Deleting all cached page of the site


Scenario

Mobile and desktop version.
I'm developing a website with a desktop and a mobile version: users can choose to switch version if they want to: javascript will save a cookie telling the desired version and will reload the page appending to its url the value "?nocache=1".
Pages caching.
Pages are cached using the following PHP code:

<?php
$lastModified=filemtime(__FILE__);
$etagFile = md5_file(__FILE__);
if(empty($_GET['nocache'])){
    $ifModifiedSince=(isset($_SERVER['HTTP_IF_MODIFIED_SINCE']) ? $_SERVER['HTTP_IF_MODIFIED_SINCE'] : false);
    $etagHeader=(isset($_SERVER['HTTP_IF_NONE_MATCH']) ? trim($_SERVER['HTTP_IF_NONE_MATCH']) : false);
    header("Last-Modified: ".gmdate("D, d M Y H:i:s", $lastModified)." GMT");
    header("Etag: $etagFile");
    header('Cache-Control: public');
    if (strtotime($ifModifiedSince)==$lastModified || $etagHeader == $etagFile){
        header("HTTP/1.1 304 Not Modified");
        exit;
    }
}
?>

The problem

The initial condition in the PHP code for the cache will cause the browser load again the page from the server if the user changes version of the site, but all the other pages will remain cached.

My question

Is there any way I can load again all the pages if the desired version of the site is changed?


Solution

  • Answer

    In PHP write a JavaScript variable containing the version (desktop or mobile) of the page generated.

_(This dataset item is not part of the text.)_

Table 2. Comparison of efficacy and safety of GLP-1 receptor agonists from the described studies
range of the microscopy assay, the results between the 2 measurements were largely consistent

Something like: echo "var pageVersion = $desktopOrMobile;";

    Then add a JavaScript on page load which compares this variable and the cookie. If they match, everything is fine. If they don't you have to reload the page. (Something like: window.location.href = window.location.href + '?nocache=1';)

    You could even do this check periodically (every second or so) in case you wanted to change the version in all tabs and windows of the same browser.

    Disclaimer

    I have to admit that I haven't tried this myself but I'm quite sure that this concept will work.

    Another approach would be to store which version is in cache in some way that PHP can read it: Either you would have to append a GET variable like ?version=mobile to every URL or insert that information into the URL itself like example.net/mobile/foo/bar or mobile.example.net/foo/bar. This way, PHP could compare the version in cache with the desired version in the cookie and redirect the request to the desired URL.

    This solution doesn't need the "nocache-hack" and could be done without JavaScript, but I believe it would be more work since you had to rewrite all the links to contain the version or use some URL-rewriting which could break links to other resources. Therefore I'd recommend the above answer.

    If needed, I will happily give further instructions and/or improve my answer.

    Side note

    In my opinion you do some very aggressive caching here. You might do this for good reason but it could make you a lot of trouble if you begin loading data from a database or include other PHP files via require because your caching algorithm will not notice if these additional resources have been changed.